_Text under study_

[Start of Attachment]

In [3]:
import numpy as np

In [85]:
class CreateDataset:
    """ create the 2 XOR datasets, X & Y, for the DNN model """
    
    # create the entry dataset X
    def create_X(self, X_size):
        self.X = np.random.randint(2, size=(2, X_size))
        return self.X
    
    # create the label dataset Y
    def create_Y(self, X, X_size):
        self.Y = np.sum(X, axis=0).reshape((1,X_size))
        self.Y[self.Y != 1] = 0
        return self.Y

In [86]:
class Activation:
    """ the abstract class for all activation funtion classes"""
    
    # the basic formula of the activation function for the forward pass
    def formula(self, Z):
        raise NotImplementdError
    
    # to calculate the derivative of the activation function for the backward pass
    def derivative(self, input):
        raise NotImplementdError
    
    # to be used to finetune the initialized weight according to the activation function set for the first layer
    def heuristic(self, layer_dims):
        raise NotImplementdError
    

class Sigmoid(Activation):
    """ all the functions related to the sigmoid activation function """
    
    # the basic formula of the sigmoid function for the forward pass
    def formula(self, Z):
        return 1 / (1 + np.exp(-Z))
    
    # to calculate the derivative of the sigmoid function for the backward pass
    def derivative(self, A):
        return A * (1 - A)

[End of Attachment]

_Data provided_
[Start of Attachment]

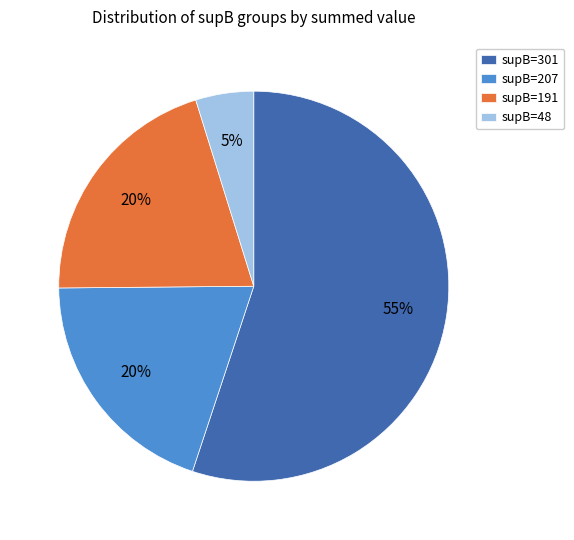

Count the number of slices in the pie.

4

[End of Attachment]
[Start of Attachment]

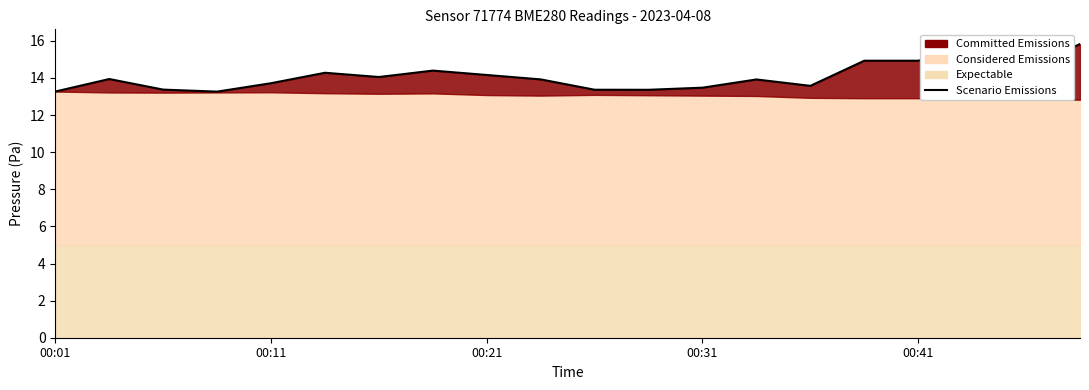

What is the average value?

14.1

[End of Attachment]

_Task set_
A – Restate the block of the XOR network code that begins "class CreateDataset:" as a short bulleted list of what it does.
B – Write the next part of the XOR network code, starting right after the derivative method of the Sigmoid class.
The material plays no part in the work here.

_Responses_
A –
- Defines CreateDataset, a class that builds the two XOR datasets, X and Y, for the DNN model.
- create_X(X_size) fills an array of shape (2, X_size) with random 0s and 1s, stores it as X, and returns it.
- create_Y(X, X_size) sums X along axis 0, reshapes the result to (1, X_size), sets every value other than 1 to 0, and returns the result as Y.

B –
    # to be used to finetune the initialized weight if sigmoid function is set for the first layer
    def heuristic(self, layer_dims):
        return np.sqrt(1 / layer_dims)
    

class Tanh(Activation):
    """ all the functions related to the tanh activation function """
    
    # the basic formula of the tanh function for the forward pass
    def formula(self, Z):
        return (np.exp(Z) - np.exp(-Z)) / (np.exp(Z) + np.exp(-Z))
    
    # to calculate the derivative of the tanh function for the backward pass
    def derivative(self, A):
        return 1 - A**2
    
    # to be used to finetune the initialized weight if tanh function is set for the first layer
    def heuristic(self, layer_dims):
        return np.sqrt(1 / layer_dims)
    
    
class Relu(Activation):
    """ all the functions related to the relu activation function """
    
    # the basic formula of the relu function for the forward pass
    def formula(self, Z):
        return (Z > 0) * Z
    
    # to calculate the derivative of the relu function for the backward pass
    def derivative(self, Z):
        return (Z > 0) * 1
    
    # to be used to finetune the initialized weight if relu function is set for the first layer
    def heuristic(self, layer_b4):
        return np.sqrt(2 / layer_b4) 

In [87]:
class Cost:
    """ the abstract class for all the cost functions """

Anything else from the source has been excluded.